[Data entries]
════════
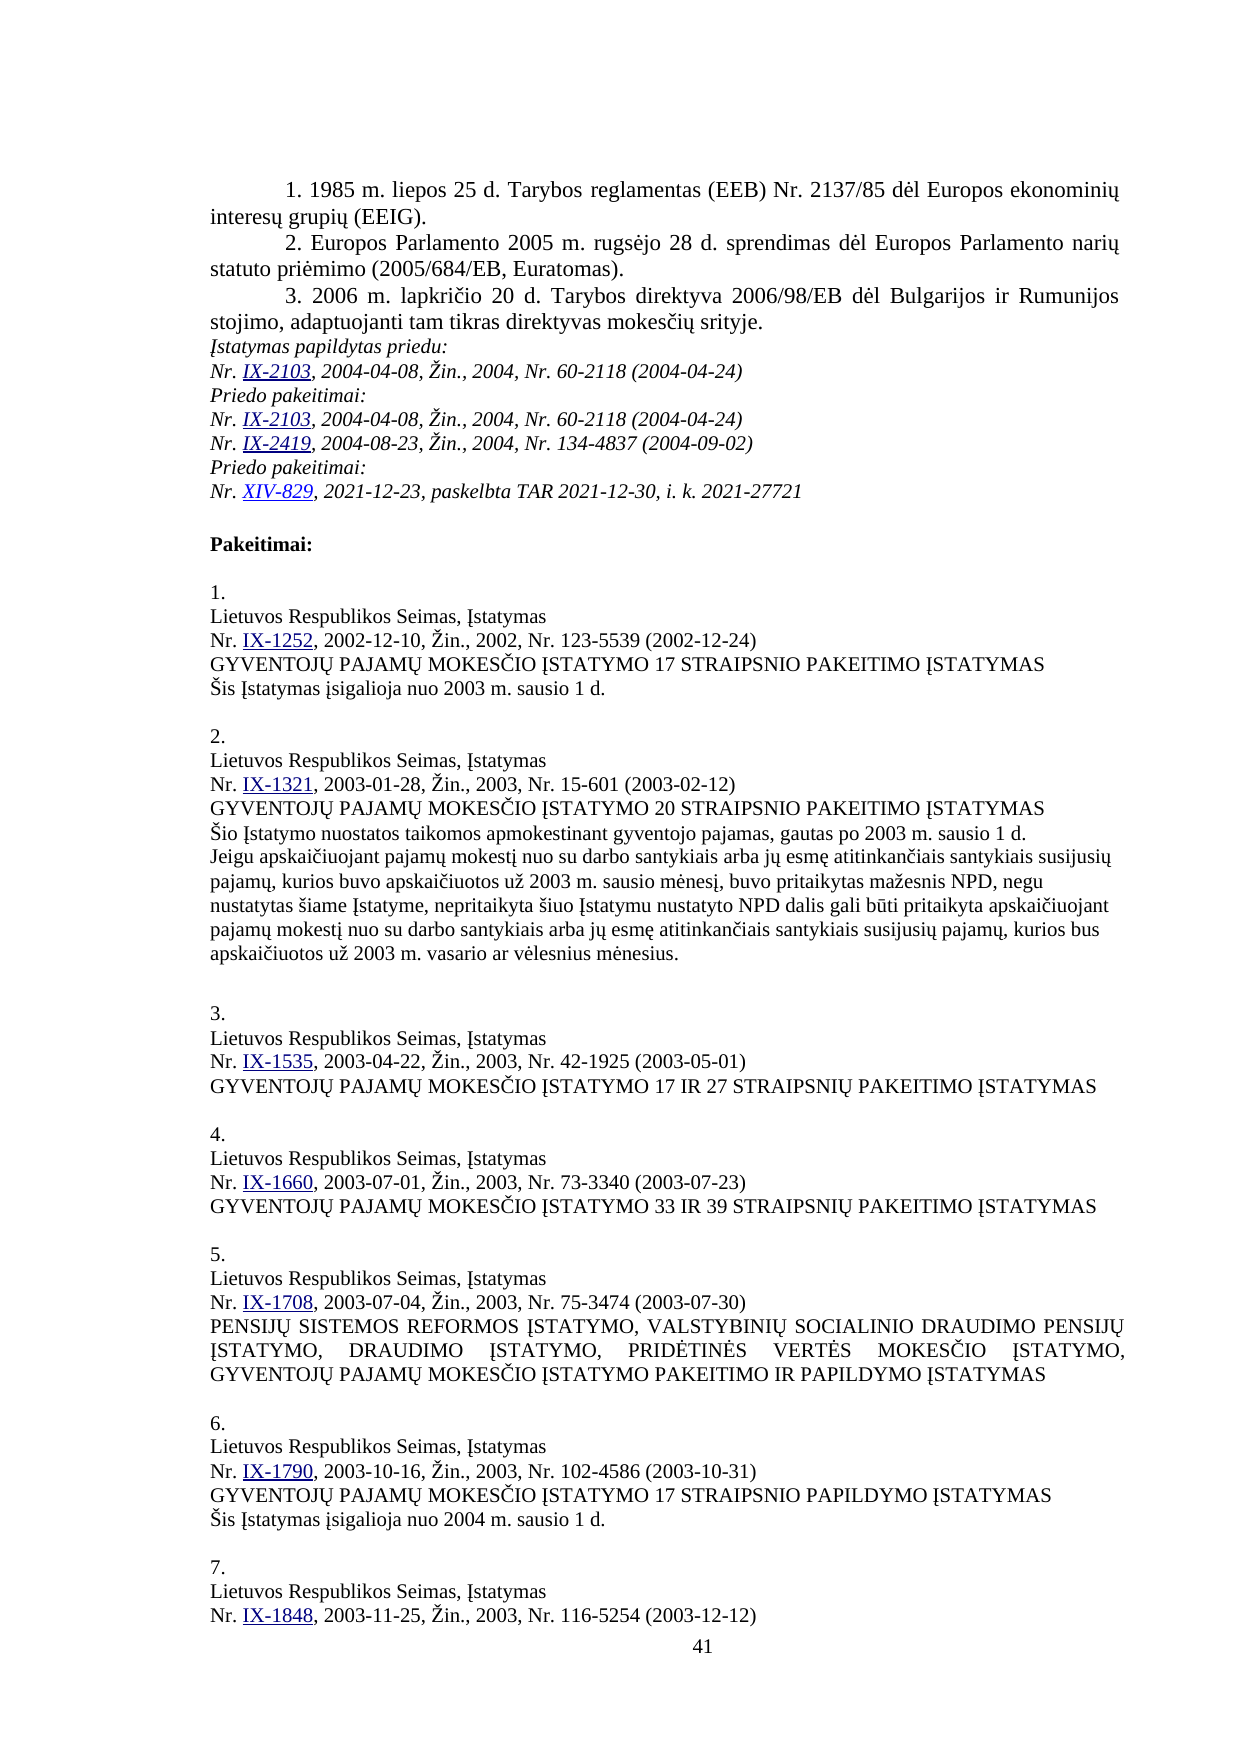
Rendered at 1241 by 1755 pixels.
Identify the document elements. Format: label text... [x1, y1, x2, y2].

text Šis Įstatymas įsigalioja nuo 2003 m. sausio 1 d. [210, 676, 1126, 700]
text Nr. IX-1660, 2003-07-01, Žin., 2003, Nr. 73-3340 (2003-07-23) [210, 1170, 1126, 1194]
text Lietuvos Respublikos Seimas, Įstatymas [210, 748, 1126, 772]
text 6. [210, 1410, 1126, 1434]
text GYVENTOJŲ PAJAMŲ MOKESČIO ĮSTATYMO 17 STRAIPSNIO PAKEITIMO ĮSTATYMAS [210, 652, 1126, 676]
text 4. [210, 1122, 1126, 1146]
text Šio Įstatymo nuostatos taikomos apmokestinant gyventojo pajamas, gautas po 2003 m. sausio 1 d. [210, 820, 1126, 844]
text Lietuvos Respublikos Seimas, Įstatymas [210, 1434, 1126, 1458]
text Lietuvos Respublikos Seimas, Įstatymas [210, 1579, 1126, 1603]
text 1. [210, 580, 1126, 604]
text Nr. XIV-829, 2021-12-23, paskelbta TAR 2021-12-30, i. k. 2021-27721 [210, 479, 1120, 503]
text 2. [210, 724, 1126, 748]
text Pakeitimai: [210, 532, 1126, 556]
text Nr. IX-1321, 2003-01-28, Žin., 2003, Nr. 15-601 (2003-02-12) [210, 772, 1126, 796]
text 3. [210, 1001, 1126, 1025]
text GYVENTOJŲ PAJAMŲ MOKESČIO ĮSTATYMO 33 IR 39 STRAIPSNIŲ PAKEITIMO ĮSTATYMAS [210, 1194, 1126, 1218]
text Lietuvos Respublikos Seimas, Įstatymas [210, 1025, 1126, 1049]
text Nr. IX-2419, 2004-08-23, Žin., 2004, Nr. 134-4837 (2004-09-02) [210, 431, 1120, 455]
text PENSIJŲ SISTEMOS REFORMOS ĮSTATYMO, VALSTYBINIŲ SOCIALINIO DRAUDIMO PENSIJŲ ĮSTATYMO, DRAUDIMO ĮSTATYMO, PRIDĖTINĖS VERTĖS MOKESČIO ĮSTATYMO, GYVENTOJŲ PAJAMŲ MOKESČIO ĮSTATYMO PAKEITIMO IR PAPILDYMO ĮSTATYMAS [210, 1314, 1126, 1386]
text 1. 1985 m. liepos 25 d. Tarybos reglamentas (EEB) Nr. 2137/85 dėl Europos ekonominių interesų grupių (EEIG). [210, 176, 1120, 229]
text 5. [210, 1242, 1126, 1266]
text Įstatymas papildytas priedu: [210, 334, 1120, 358]
text Nr. IX-1790, 2003-10-16, Žin., 2003, Nr. 102-4586 (2003-10-31) [210, 1458, 1126, 1483]
text GYVENTOJŲ PAJAMŲ MOKESČIO ĮSTATYMO 17 STRAIPSNIO PAPILDYMO ĮSTATYMAS [210, 1483, 1126, 1507]
text GYVENTOJŲ PAJAMŲ MOKESČIO ĮSTATYMO 20 STRAIPSNIO PAKEITIMO ĮSTATYMAS [210, 796, 1126, 820]
text Lietuvos Respublikos Seimas, Įstatymas [210, 1266, 1126, 1290]
text Nr. IX-1708, 2003-07-04, Žin., 2003, Nr. 75-3474 (2003-07-30) [210, 1290, 1126, 1314]
text Nr. IX-1848, 2003-11-25, Žin., 2003, Nr. 116-5254 (2003-12-12) [210, 1603, 1126, 1627]
text Jeigu apskaičiuojant pajamų mokestį nuo su darbo santykiais arba jų esmę atitinkančiais santykiais susijusių pajamų, kurios buvo apskaičiuotos už 2003 m. sausio mėnesį, buvo pritaikytas mažesnis NPD, negu nustatytas šiame Įstatyme, nepritaikyta šiuo Įstatymu nustatyto NPD dalis gali būti pritaikyta apskaičiuojant pajamų mokestį nuo su darbo santykiais arba jų esmę atitinkančiais santykiais susijusių pajamų, kurios bus apskaičiuotos už 2003 m. vasario ar vėlesnius mėnesius. [210, 844, 1126, 965]
text GYVENTOJŲ PAJAMŲ MOKESČIO ĮSTATYMO 17 IR 27 STRAIPSNIŲ PAKEITIMO ĮSTATYMAS [210, 1073, 1126, 1098]
text Nr. IX-1252, 2002-12-10, Žin., 2002, Nr. 123-5539 (2002-12-24) [210, 628, 1126, 652]
text 3. 2006 m. lapkričio 20 d. Tarybos direktyva 2006/98/EB dėl Bulgarijos ir Rumunijos stojimo, adaptuojanti tam tikras direktyvas mokesčių srityje. [210, 282, 1120, 334]
text Priedo pakeitimai: [210, 455, 1120, 479]
text 7. [210, 1555, 1126, 1579]
text Nr. IX-2103, 2004-04-08, Žin., 2004, Nr. 60-2118 (2004-04-24) [210, 407, 1120, 431]
text Lietuvos Respublikos Seimas, Įstatymas [210, 604, 1126, 628]
text 2. Europos Parlamento 2005 m. rugsėjo 28 d. sprendimas dėl Europos Parlamento narių statuto priėmimo (2005/684/EB, Euratomas). [210, 229, 1120, 282]
text Šis Įstatymas įsigalioja nuo 2004 m. sausio 1 d. [210, 1507, 1126, 1531]
text Nr. IX-1535, 2003-04-22, Žin., 2003, Nr. 42-1925 (2003-05-01) [210, 1049, 1126, 1073]
text Lietuvos Respublikos Seimas, Įstatymas [210, 1146, 1126, 1170]
text Nr. IX-2103, 2004-04-08, Žin., 2004, Nr. 60-2118 (2004-04-24) [210, 358, 1120, 383]
text Priedo pakeitimai: [210, 383, 1120, 407]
════════
▸ Exercise goal
Reproduce the listing verbatim from its beginning through the line containing "Identify the document", with both ends included. Omit the picture from your output.

▸ Written answer
Rendered at 1241 by 1755 pixels.
Identify the document elements. Format: label text... [x1, y1, x2, y2].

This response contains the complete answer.